U.N. Secretary-General Ban Ki-moon said there can be no certainty of chemical weapons use in Syria without an on-the-ground investigation. Ban said he was opposed to the U.S. decision to arm the rebels, adding that increasing the flow of weapons to either side "would not be helpful."

At the United Nations, U.S. Ambassador Susan Rice told reporters that Washington is "very confident" in its assessment on Syria's use of chemical weapons.

"We've taken two months to reach this through a very careful and deliberative process," Rice said.

Obama's decision to arm the rebels is bound to heighten tensions with Russia, a staunch ally of Assad, and Moscow disputed the allegations about chemical weapons use by the Syrian regime.

Russian Foreign Minister Sergey Lavrov told U.S. Secretary of State John Kerry in a phone conversation Friday that the "accusations put forth by the United States to Damascus about the use of chemical weapons are not supported by trustworthy facts," a Russian Foreign Ministry statement said.

Lavrov told Kerry that stepping up U.S. involvement would be "fraught with escalation in the region," the statement added.

Earlier, President Vladimir Putin's foreign affairs adviser, Yuri Ushakov, said the information provided by U.S. officials to Russia "didn't look convincing."

Ushakov said there was no talk yet about whether Russia could retaliate to the U.S. move to supply weapons to the Syrian rebels by delivering the S-300 air defense missile systems to the regime.
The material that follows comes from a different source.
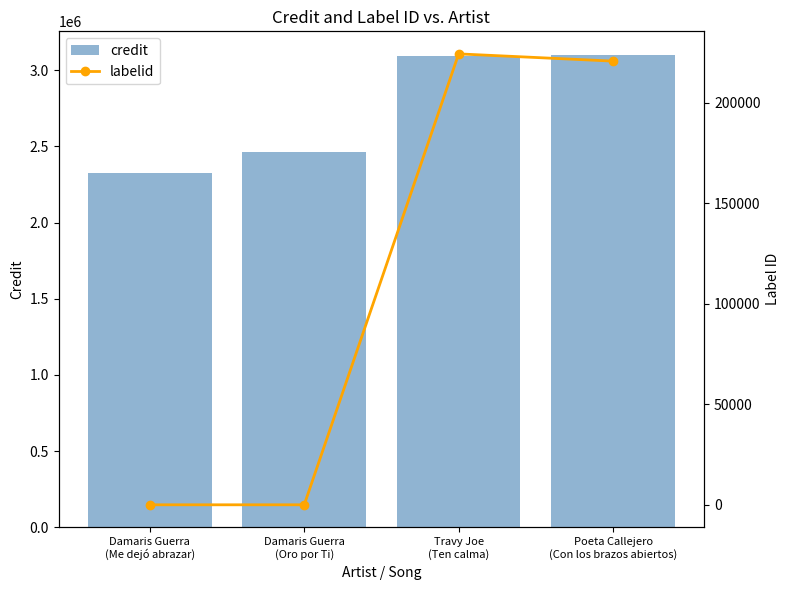

What are all the series names shown in the legend?

credit, labelid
Alexey Pushkov, chairman of Russia's parliamentary foreign affairs committee, wrote on his Twitter account Friday that "the data on Assad's use of chemical weapons were faked in the same place as the lie about (Saddam) Hussein's weapons of mass destruction," referring to the deposed Iraqi dictator.

"Obama is going down the route of G. Bush," he added, a reference to former President George W. Bush's assertion — never proven, but used to justify the invasion of Iraq — that Saddam Hussein possessed weapons of mass destruction.

Koray Caliskan, associate professor of political science at Bogazici University, said the U.S. decision to arm the rebels while Russia continues to militarize Syria "from top to bottom" will have dire consequences for Syria.

"Unfortunately this way would only destroy Syria until no one lives there," he said in Istanbul.

Turkey's state-run news agency said 73 Syrian military officers — including seven generals and 20 colonels — crossed the border into Turkey with their families "seeking refuge."

The Anadolu Agency said they arrived in the town of Reyhanli and were taken to a refugee camp that houses military officers who have defected from the Syrian army. Turkish Foreign Ministry officials and the local administrator in Reyhanli could not immediately confirm the report.